NEWARK, N.J. (AP)—The maker of a flawed blood test once used by most hospitals and blood banks had an obligation to warn the public it might not always detect the AIDS virus, a state judge has found.

The ruling allows an infected Bergen County woman to continue her lawsuit against North Chicago, Ill.-based Abbott Laboratories. Abbott’s test was revised after the woman received tainted blood during hip surgery in September 1986.

Abbott’s new test, approved in January 1987, is used by about three-fourths of the nation’s hospitals and blood banks, including the American Red Cross, according to the company.

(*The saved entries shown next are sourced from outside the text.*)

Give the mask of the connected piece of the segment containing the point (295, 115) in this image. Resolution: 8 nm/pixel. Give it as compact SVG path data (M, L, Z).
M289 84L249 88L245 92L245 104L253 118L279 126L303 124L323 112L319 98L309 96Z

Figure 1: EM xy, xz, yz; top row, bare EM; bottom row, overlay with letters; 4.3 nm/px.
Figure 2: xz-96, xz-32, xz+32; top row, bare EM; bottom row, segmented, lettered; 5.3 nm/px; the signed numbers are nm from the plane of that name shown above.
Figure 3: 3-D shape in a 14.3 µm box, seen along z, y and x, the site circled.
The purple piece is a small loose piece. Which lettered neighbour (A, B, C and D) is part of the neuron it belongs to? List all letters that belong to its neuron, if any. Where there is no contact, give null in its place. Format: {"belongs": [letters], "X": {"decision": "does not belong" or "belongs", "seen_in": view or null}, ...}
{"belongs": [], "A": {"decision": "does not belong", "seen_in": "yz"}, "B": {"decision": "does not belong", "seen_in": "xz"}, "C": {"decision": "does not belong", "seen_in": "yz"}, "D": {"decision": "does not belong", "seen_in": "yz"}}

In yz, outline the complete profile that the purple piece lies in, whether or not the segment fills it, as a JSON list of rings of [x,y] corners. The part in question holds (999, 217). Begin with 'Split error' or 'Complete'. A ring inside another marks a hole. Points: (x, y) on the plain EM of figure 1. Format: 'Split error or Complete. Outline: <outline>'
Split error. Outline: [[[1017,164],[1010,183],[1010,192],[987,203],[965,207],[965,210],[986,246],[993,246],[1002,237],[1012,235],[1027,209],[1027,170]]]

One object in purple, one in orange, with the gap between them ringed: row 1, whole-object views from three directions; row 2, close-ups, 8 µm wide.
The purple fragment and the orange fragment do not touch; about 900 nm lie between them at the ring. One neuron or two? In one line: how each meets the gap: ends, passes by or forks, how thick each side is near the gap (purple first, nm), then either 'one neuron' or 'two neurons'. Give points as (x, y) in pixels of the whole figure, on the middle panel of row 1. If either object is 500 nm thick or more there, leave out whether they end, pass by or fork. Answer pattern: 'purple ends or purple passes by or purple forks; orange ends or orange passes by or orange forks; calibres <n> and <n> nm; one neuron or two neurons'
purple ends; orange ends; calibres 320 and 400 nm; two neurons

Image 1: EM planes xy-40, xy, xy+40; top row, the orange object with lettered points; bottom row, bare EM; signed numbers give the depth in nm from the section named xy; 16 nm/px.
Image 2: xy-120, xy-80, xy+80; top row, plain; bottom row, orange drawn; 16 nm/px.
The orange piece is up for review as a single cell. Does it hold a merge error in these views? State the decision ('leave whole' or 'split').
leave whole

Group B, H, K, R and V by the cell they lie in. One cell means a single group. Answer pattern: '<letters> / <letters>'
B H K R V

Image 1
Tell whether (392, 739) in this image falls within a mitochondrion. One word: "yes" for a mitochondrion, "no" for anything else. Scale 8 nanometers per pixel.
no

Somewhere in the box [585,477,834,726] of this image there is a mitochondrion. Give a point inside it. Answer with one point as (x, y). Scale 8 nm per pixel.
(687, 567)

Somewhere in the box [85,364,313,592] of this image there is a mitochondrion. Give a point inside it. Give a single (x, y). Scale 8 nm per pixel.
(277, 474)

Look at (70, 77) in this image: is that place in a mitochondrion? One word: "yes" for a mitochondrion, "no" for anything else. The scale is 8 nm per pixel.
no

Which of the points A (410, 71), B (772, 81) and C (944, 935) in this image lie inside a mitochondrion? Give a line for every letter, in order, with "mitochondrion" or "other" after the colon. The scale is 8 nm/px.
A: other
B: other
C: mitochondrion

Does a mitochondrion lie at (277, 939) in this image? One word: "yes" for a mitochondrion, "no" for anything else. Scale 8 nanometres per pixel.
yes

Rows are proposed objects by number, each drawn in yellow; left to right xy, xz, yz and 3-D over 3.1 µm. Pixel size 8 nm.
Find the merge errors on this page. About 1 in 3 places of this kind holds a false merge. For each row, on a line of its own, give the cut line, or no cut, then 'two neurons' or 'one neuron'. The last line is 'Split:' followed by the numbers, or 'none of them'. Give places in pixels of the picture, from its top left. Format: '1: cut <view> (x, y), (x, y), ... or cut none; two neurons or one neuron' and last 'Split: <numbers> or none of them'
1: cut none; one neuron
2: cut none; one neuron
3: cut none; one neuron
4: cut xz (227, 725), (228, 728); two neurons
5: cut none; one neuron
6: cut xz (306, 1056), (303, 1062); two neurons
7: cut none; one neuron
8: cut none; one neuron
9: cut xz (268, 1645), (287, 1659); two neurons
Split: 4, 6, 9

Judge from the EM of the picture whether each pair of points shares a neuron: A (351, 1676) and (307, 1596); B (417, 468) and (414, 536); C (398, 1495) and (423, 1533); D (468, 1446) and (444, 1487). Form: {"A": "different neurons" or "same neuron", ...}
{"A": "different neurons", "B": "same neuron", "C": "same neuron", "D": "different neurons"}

The 42-year-old Ridgewood woman now suffers from AIDS-related complex, but has not developed ‘‘full-blown AIDS,’‘ said George T. Baxter, her lawyer, who asked that her name not be used.

Her husband and two children have not contracted HIV, the virus that causes AIDS, he said Thursday.

The woman contends Abbott knew of questions about the test’s ‘‘sensitivity’‘ at least five months before her operation and was negligent in not alerting the public. She is suing Abbott and the Bergen County Blood Center.

Abbott representatives and attorneys did not return repeated telephone messages seeking comment.

Other lawsuits from infected people also are pending against Abbott, and one lawsuit names the Red Cross.

In the Bergen County case, Abbott asked a state court to dismiss the complaint, contending the lawsuit is pre-empted by federal regulations governing medical devices.

In a Nov. 30 ruling, state Superior Court Judge Anthony J. Sciuto found that Abbott did not adequately explain ‘‘false negatives’‘ on the information it provided with the tests.

In a ‘‘false negative,’‘ a test fails to detect HIV infection. The woman had a blood test after it was learned that her transfusion was tainted. A second test after the donor returned to the Bergen blood bank was positive for HIV.

Correspondence between Abbott and the U.S. Food and Drug Administration, which licensed the test, ‘‘conclusively’‘ shows the company knew about the test’s deficiencies five months before the woman’s surgery, the judge said.

‘‘While Abbott investigated the problem and sent the FDA a proposed statement to be included in the package insert, they cannot escape liability. Abbott continued to manufacture, market and distribute the screening test without warning against the sensitivity problem,’‘ the judge wrote in a 10-page ruling.

The Abbott test was approved in March 1985, the first license granted in the United States to determine the presence of the AIDS virus.

A Chicago Tribune investigation determined Abbott, the FDA and the Red Cross learned of problems with the test in spring 1986 from researchers at the California Department of Health Services in Berkeley.

The California data was turned over to Abbott and researchers began working with the company to correct the test. Another researcher at the National Institutes of Health also discovered the problem and presented his findings to the FDA in May 1986.

The Red Cross debated whether to drop the test, a congressional probe found, but eventually decided it would create more errors by switching tests.